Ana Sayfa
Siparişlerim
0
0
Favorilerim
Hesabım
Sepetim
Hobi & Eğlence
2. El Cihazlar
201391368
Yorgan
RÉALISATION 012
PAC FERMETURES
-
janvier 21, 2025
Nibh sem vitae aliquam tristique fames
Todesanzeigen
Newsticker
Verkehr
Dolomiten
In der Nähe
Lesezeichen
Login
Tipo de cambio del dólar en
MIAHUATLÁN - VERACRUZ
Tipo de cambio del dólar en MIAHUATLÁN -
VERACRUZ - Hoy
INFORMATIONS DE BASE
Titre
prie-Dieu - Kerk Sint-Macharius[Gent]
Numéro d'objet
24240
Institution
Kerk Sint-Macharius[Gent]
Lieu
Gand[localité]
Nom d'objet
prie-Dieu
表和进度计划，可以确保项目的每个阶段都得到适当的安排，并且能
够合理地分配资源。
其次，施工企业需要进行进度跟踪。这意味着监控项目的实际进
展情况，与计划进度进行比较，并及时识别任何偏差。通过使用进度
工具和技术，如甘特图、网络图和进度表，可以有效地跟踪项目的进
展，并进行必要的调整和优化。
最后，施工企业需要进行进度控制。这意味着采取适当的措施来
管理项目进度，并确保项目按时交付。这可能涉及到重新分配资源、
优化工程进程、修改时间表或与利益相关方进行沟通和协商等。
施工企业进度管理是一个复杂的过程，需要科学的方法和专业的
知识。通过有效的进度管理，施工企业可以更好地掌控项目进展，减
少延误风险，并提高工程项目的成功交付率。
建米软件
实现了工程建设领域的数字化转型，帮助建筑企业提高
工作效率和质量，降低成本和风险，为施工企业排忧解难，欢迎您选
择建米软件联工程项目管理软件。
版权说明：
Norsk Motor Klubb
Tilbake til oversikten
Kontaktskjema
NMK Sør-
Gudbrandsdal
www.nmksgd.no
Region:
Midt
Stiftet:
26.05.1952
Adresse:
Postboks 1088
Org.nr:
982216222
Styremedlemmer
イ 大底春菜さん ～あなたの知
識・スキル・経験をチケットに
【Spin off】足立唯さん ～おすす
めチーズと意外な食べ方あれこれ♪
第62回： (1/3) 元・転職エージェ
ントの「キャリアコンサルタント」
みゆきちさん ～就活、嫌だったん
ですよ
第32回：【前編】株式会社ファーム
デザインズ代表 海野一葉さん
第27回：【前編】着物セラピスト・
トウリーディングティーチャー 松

EXERCISE PROMPT: Exactly as written, return every line of the material.

WRITTEN RESPONSE:
Ana Sayfa
Siparişlerim
0
0
Favorilerim
Hesabım
Sepetim
Hobi & Eğlence
2. El Cihazlar
201391368
Yorgan
RÉALISATION 012
PAC FERMETURES
-
janvier 21, 2025
Nibh sem vitae aliquam tristique fames
Todesanzeigen
Newsticker
Verkehr
Dolomiten
In der Nähe
Lesezeichen
Login
Tipo de cambio del dólar en
MIAHUATLÁN - VERACRUZ
Tipo de cambio del dólar en MIAHUATLÁN -
VERACRUZ - Hoy
INFORMATIONS DE BASE
Titre
prie-Dieu - Kerk Sint-Macharius[Gent]
Numéro d'objet
24240
Institution
Kerk Sint-Macharius[Gent]
Lieu
Gand[localité]
Nom d'objet
prie-Dieu
表和进度计划，可以确保项目的每个阶段都得到适当的安排，并且能
够合理地分配资源。
其次，施工企业需要进行进度跟踪。这意味着监控项目的实际进
展情况，与计划进度进行比较，并及时识别任何偏差。通过使用进度
工具和技术，如甘特图、网络图和进度表，可以有效地跟踪项目的进
展，并进行必要的调整和优化。
最后，施工企业需要进行进度控制。这意味着采取适当的措施来
管理项目进度，并确保项目按时交付。这可能涉及到重新分配资源、
优化工程进程、修改时间表或与利益相关方进行沟通和协商等。
施工企业进度管理是一个复杂的过程，需要科学的方法和专业的
知识。通过有效的进度管理，施工企业可以更好地掌控项目进展，减
少延误风险，并提高工程项目的成功交付率。
建米软件
实现了工程建设领域的数字化转型，帮助建筑企业提高
工作效率和质量，降低成本和风险，为施工企业排忧解难，欢迎您选
择建米软件联工程项目管理软件。
版权说明：
Norsk Motor Klubb
Tilbake til oversikten
Kontaktskjema
NMK Sør-
Gudbrandsdal
www.nmksgd.no
Region:
Midt
Stiftet:
26.05.1952
Adresse:
Postboks 1088
Org.nr:
982216222
Styremedlemmer
イ 大底春菜さん ～あなたの知
識・スキル・経験をチケットに
【Spin off】足立唯さん ～おすす
めチーズと意外な食べ方あれこれ♪
第62回： (1/3) 元・転職エージェ
ントの「キャリアコンサルタント」
みゆきちさん ～就活、嫌だったん
ですよ
第32回：【前編】株式会社ファーム
デザインズ代表 海野一葉さん
第27回：【前編】着物セラピスト・
トウリーディングティーチャー 松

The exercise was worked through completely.